# Signature Verification and Encryption/Decryption of User Data
# Data Signature Verification
In order to ensure the security of user data returned via open interface, Weixin will sign the plaintext data. Developers can perform signature verification on data packets based on business needs to ensure data integrity.
- The signature verification algorithm involves the session_key of the user that is obtained through the login process of wx.login, and maintains the corresponding relationship with the application's own login state by itself.
- When the data is obtained through a call interface (such as wx.getUserInfo), the interface will also return rawData and signature, where signature = sha1 ( rawData + session_key )
- The developer sends the signature and rawData to the developer server for verification. The server uses the session_key corresponding to the user to calculate the signature2 by the same algorithm, and compares the signature with signature2 to verify the integrity of the data.
Such as Data Validation for wx.getUserInfo:
rawData returned by the interface:
{
"nickName": "Band",
"gender": 1,
"language": "zh_CN",
"city": "Guangzhou",
"province": "Guangdong",
"country": "CN",
"avatarUrl": "http://wx.qlogo.cn/mmopen/vi_32/1vZvI39NWFQ9XM4LtQpFrQJ1xlgZxx3w7bQxKARol6503Iuswjjn6nIGBiaycAjAtpujxyzYsrztuuICqIM5ibXQ/0"
}
User's session-key:
HyVFkGl5F5OQWJZZaNzBBg==
So, the string used for signing is:
{"nickName":"Band","gender":1,"language":"zh_CN","city":"Guangzhou","province":"Guangdong","country":"CN","avatarUrl":"http://wx.qlogo.cn/mmopen/vi_32/1vZvI39NWFQ9XM4LtQpFrQJ1xlgZxx3w7bQxKARol6503Iuswjjn6nIGBiaycAjAtpujxyzYsrztuuICqIM5ibXQ/0"}HyVFkGl5F5OQWJZZaNzBBg==
The result of using sha1 is
75e81ceda165f4ffa64f4068af58c64b8f54b88c
# Encrypted Data Decryption Algorithm
If the interface involves sensitive data (such as openId and unionId in wx.getUserInfo), the plaintext content of the interface will not contain these sensitive data. Developers need to symmetrically decrypt the encrypted data returned by the interface if they need to obtain sensitive data. The decryption algorithm is as follows:
- The algorithm used for symmetric decryption is AES-128-CBC, and the data is populated with PKCS#7.

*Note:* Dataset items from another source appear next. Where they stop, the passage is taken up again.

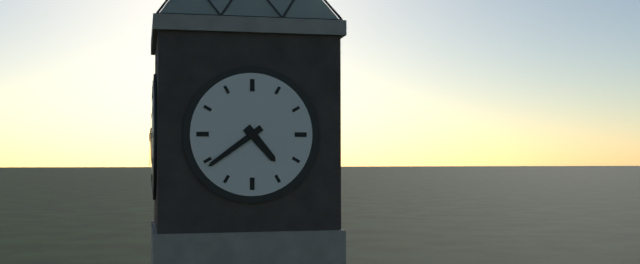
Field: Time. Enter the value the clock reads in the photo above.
4:39
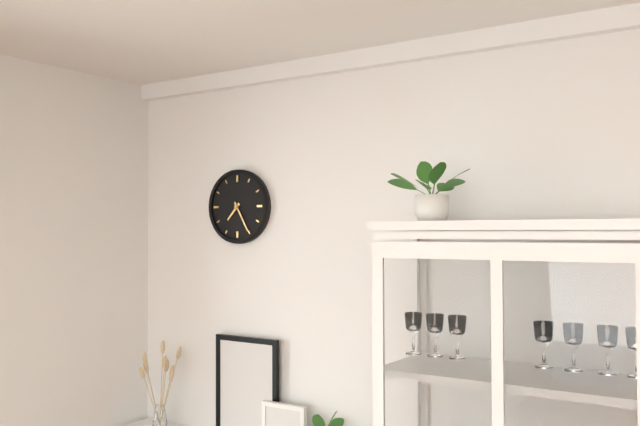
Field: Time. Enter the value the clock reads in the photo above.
7:25
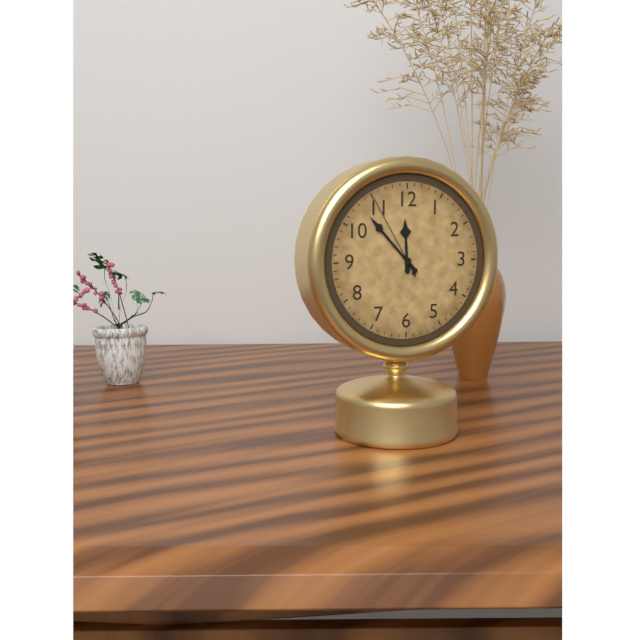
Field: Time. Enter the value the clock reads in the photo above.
11:53:55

- The symmetric decrypted target ciphertext is Base64_Decode(encryptedData).
- Symmetric decryption key aeskey = Base64_Decode(session_key), aeskey is 16 bytes.

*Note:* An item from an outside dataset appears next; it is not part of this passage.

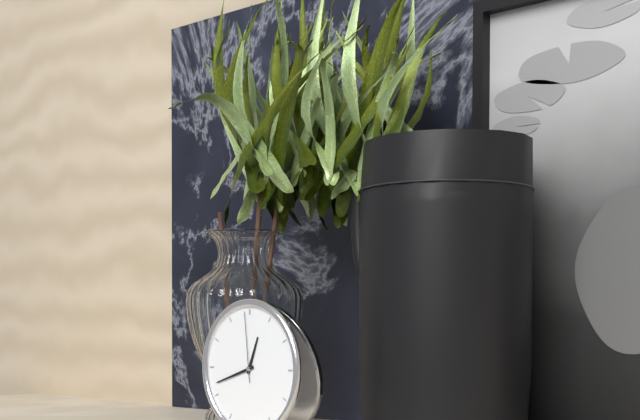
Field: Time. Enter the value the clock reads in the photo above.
12:42:59
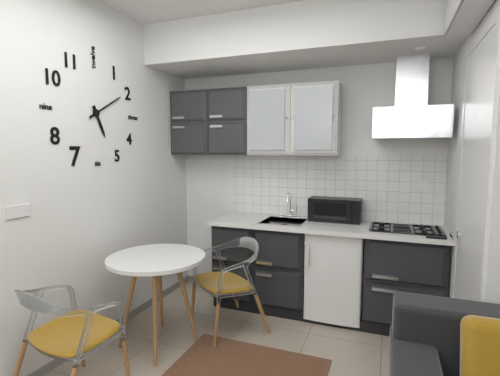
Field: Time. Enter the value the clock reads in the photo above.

- The initialization vector for the symmetric decryption algorithm is Base64_Decode(iv), where iv is returned by the data interface.

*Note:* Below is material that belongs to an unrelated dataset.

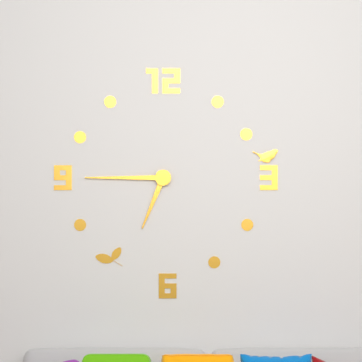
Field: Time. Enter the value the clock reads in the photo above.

In addition, in order to verify the validity of data, we will add data watermarks to sensitive data.
Watermark Parameter Description:
Parameters | Type | Description |
---|---|---|
watermark | OBJECT | Data watermark |
appid | String | Sensitive data belongs to appid, developers can check whether this parameter is consistent with its own appid |
timestamp | DateInt | Timestamp of sensitive data acquisition, developers can use it for data timeliness validation |
For example, watermark in sensitive data of interface wx.getUserInfo:
{
"openId": "OPENID",
"nickName": "NICKNAME",
"gender": GENDER,
"city": "CITY",
"province": "PROVINCE",
"country": "COUNTRY",
"avatarUrl": "AVATARURL",
"unionId": "UNIONID",
"watermark":
{
"appid":"APPID",
"timestamp":TIMESTAMP
}
}
Note: The encrypted data (encryptData) and the corresponding encryption algorithm provided earlier will be deprecated. Developers should not rely on the old logic.